** Opening Data extract block **

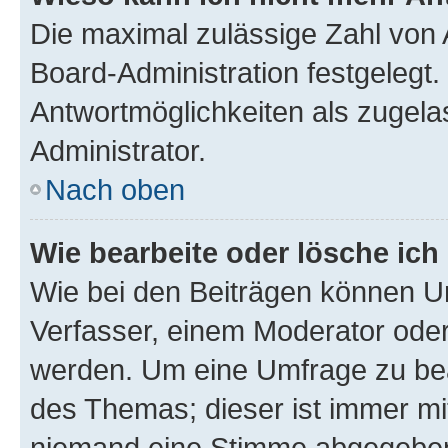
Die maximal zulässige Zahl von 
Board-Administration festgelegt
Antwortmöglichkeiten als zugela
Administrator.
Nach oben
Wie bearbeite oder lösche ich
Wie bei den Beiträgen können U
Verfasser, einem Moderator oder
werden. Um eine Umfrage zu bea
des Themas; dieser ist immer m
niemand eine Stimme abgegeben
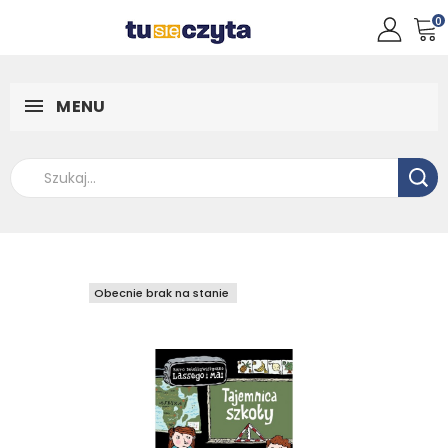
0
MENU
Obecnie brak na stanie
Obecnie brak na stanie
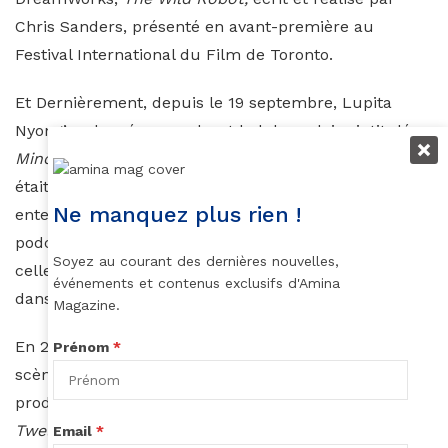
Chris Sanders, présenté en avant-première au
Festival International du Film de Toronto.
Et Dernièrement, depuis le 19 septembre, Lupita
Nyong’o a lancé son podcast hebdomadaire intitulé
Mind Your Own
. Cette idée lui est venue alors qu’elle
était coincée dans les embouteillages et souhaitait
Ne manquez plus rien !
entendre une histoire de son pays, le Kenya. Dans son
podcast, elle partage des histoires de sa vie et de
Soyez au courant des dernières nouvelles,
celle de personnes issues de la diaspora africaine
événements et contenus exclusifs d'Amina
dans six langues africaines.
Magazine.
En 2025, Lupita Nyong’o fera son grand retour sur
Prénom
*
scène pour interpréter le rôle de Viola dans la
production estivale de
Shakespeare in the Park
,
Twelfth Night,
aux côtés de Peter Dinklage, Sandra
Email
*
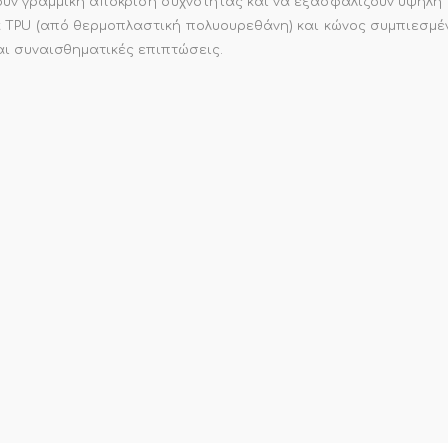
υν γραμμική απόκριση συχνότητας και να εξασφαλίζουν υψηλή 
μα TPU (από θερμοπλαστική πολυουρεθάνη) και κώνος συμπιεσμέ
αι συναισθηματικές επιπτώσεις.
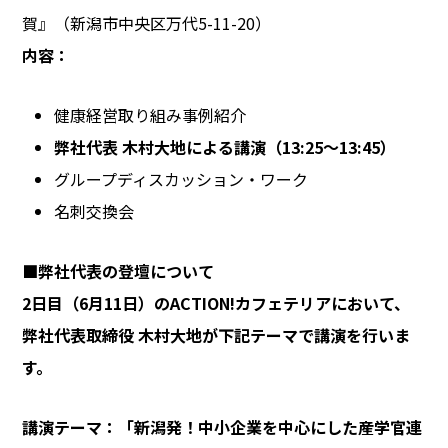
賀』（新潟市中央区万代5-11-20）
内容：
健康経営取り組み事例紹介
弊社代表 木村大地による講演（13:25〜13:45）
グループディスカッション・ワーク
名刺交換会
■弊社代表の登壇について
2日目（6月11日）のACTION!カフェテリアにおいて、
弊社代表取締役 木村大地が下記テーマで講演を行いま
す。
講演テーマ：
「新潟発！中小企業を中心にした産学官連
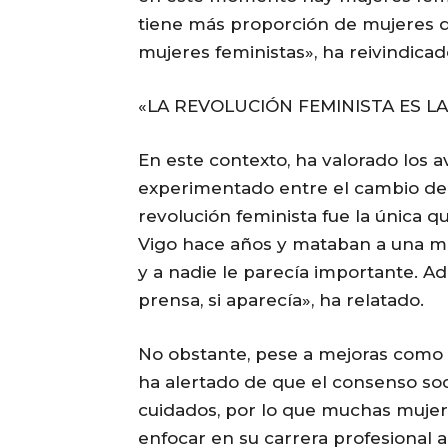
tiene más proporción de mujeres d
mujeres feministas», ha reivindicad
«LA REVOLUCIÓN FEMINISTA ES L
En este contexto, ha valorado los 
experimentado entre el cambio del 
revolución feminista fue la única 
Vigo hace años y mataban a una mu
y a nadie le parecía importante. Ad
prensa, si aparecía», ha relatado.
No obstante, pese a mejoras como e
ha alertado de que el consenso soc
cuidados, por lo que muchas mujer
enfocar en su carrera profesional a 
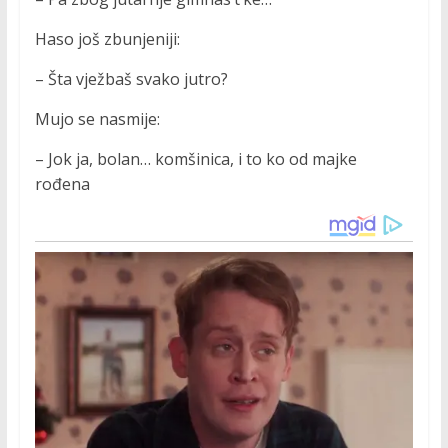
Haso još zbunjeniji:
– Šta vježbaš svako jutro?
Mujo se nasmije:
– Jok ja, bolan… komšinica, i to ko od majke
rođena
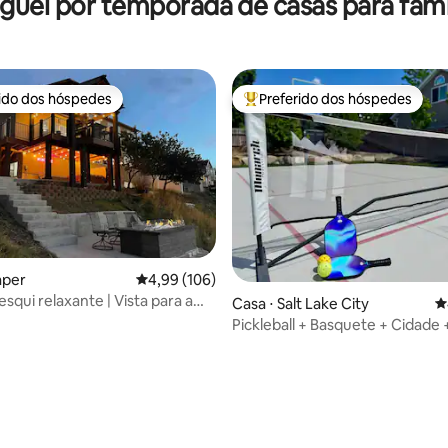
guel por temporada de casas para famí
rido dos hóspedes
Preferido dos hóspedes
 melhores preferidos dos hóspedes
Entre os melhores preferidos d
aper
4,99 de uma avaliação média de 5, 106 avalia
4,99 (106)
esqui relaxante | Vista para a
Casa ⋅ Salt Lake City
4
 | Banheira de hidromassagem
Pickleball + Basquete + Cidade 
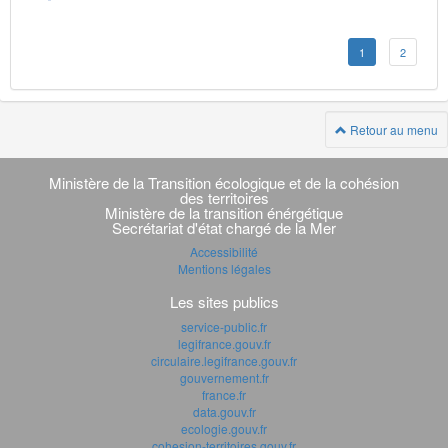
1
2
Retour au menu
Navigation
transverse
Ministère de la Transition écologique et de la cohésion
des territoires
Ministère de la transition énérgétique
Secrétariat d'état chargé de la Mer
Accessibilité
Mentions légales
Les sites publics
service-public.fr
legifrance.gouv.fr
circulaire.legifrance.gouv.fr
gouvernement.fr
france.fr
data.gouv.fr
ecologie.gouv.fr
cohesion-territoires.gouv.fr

** Closing Data extract block **

Gather every line of the entries above that contains the string "territoires", and copy each one in full. Matching is case-sensitive.

des territoires
cohesion-territoires.gouv.fr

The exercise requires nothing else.